# IEooc_Methods5_Exercise4a: Calculating income specific footprints for Germany


**Prerequisites**
- Basic knowledge of Input-Output Analysis (completed part Methodology 5: Input-output analysis of the IEooc)
- Basic knowledge on Python (see here for help https://simschul.github.io/python_basics/python_cheatsheet.html)
- Basic knowledge (and an installation) of the Pymrio python package (read https://pymrio.readthedocs.io/en/latest/intro.html#)
- EXIOBASE for the year 2013 in the product by product variant (pxp) (you can find it here: https://zenodo.org/records/5589597 , download the file “IOT_2013_pxp.zip” and save it to your computer)

## Import libraries

In [2]:
# import libraries
import pandas as pd
import numpy as np
import pymrio
import os
from plotnine import *
# TODO: add other libraries you need (e.g. matplotlib)


## Specify paths

It's good practice to specify all paths at the beginning of your script so that other people who want to run your script directly know which lines to adapt to run the script in their own computer. 

In [11]:
path2final_demand = #TODO: add path to the folder where you have stored the 'Final_demand_by_income_avg.xlsx' file
path2exiobase = #TODO: add path to folder where you have stored the exiobase .zip file from Zenodo 

In [None]:
# Define the path to the Excel file containing final demand by income data
path2file = os.path.join(path2final_demand, 'Final_demand_by_income_avg.xlsx')
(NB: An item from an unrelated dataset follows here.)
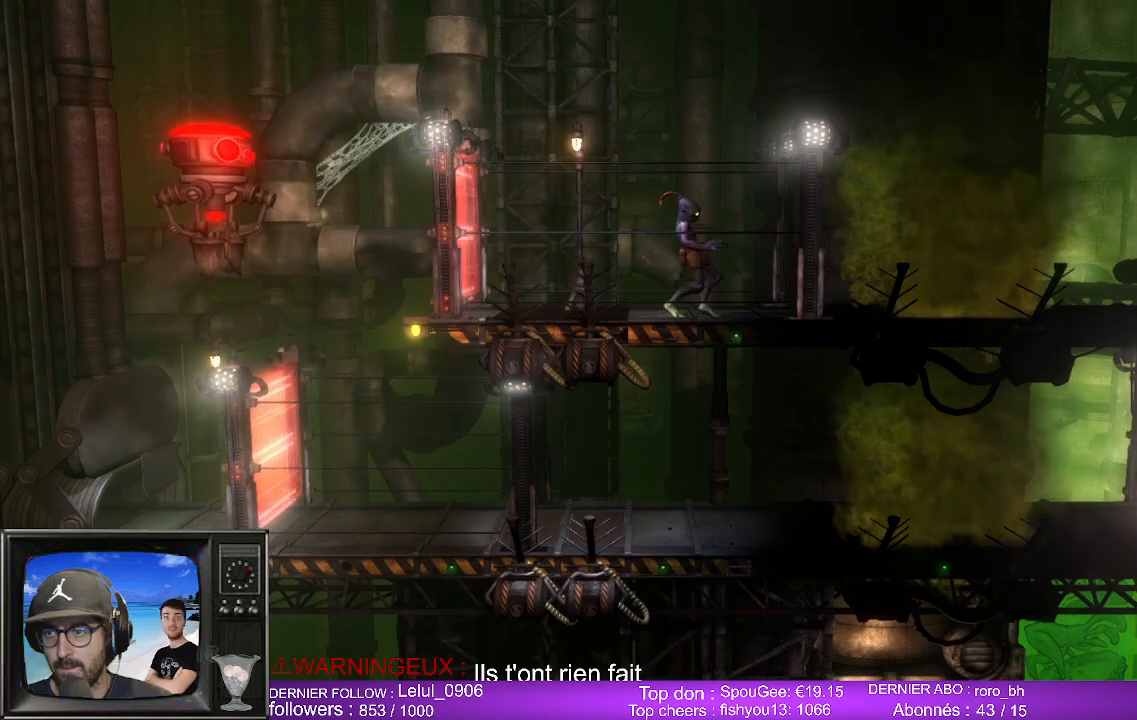
{"buttons": ["L1"], "left_stick": "right", "right_stick": "center", "events": []}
# Read the Excel file into a DataFrame, setting the first two columns as the index
Y_by_income = #TODO 

# Set the name of the columns to 'income_group'
#TODO

# Display the DataFrame
Y_by_income

## Step 4: Import Exiobase

In [13]:
# Parse the Exiobase3 data from the specified path using the pymrio library
exio = #TODO 

Now, let's calculate all missing parts from our MRIO system (L, S, ...):

In [None]:
#TODO: calculate missing parts from MRIO system using pymrio functions

## Step 5: Calculate total footprints by income

$ Footprint = S * L * Y $

Check dimensions of the three matrices first: 

In [None]:
print("S: ", exio.impacts.S.shape)
print("L: ", exio.L.shape)
print("Y: ", Y_by_income.shape)


Do the matrix multiplications: 

In [16]:
D_by_income = #TODO

In [None]:
D_by_income

### a) Extract CO2, CH4 and N2O footprints in GHGeq

We can extract the specific rows from `D_by_income` using .loc and specifing the entire name of the impact. E.g. for CO2 this would be:

In [None]:
D_by_income.loc['GHG emissions (GWP100) | Problem oriented approach: baseline (CML, 2001) | GWP100 (IPCC, 2007)']

If we don't want to always write the long names of the impacts we can also search for keywords using the following code:

In [None]:
# Searching for all impacts that contain CO2EQ
D_by_income.loc[D_by_income.index.str.contains('CO2EQ')]

Or we search using regular expressions:

In [None]:
# searching for all impacts that contain CH4 and CO2EQ
D_by_income.loc[D_by_income.index.str.contains(r'(?=.*CH4)(?=.*CO2EQ)')]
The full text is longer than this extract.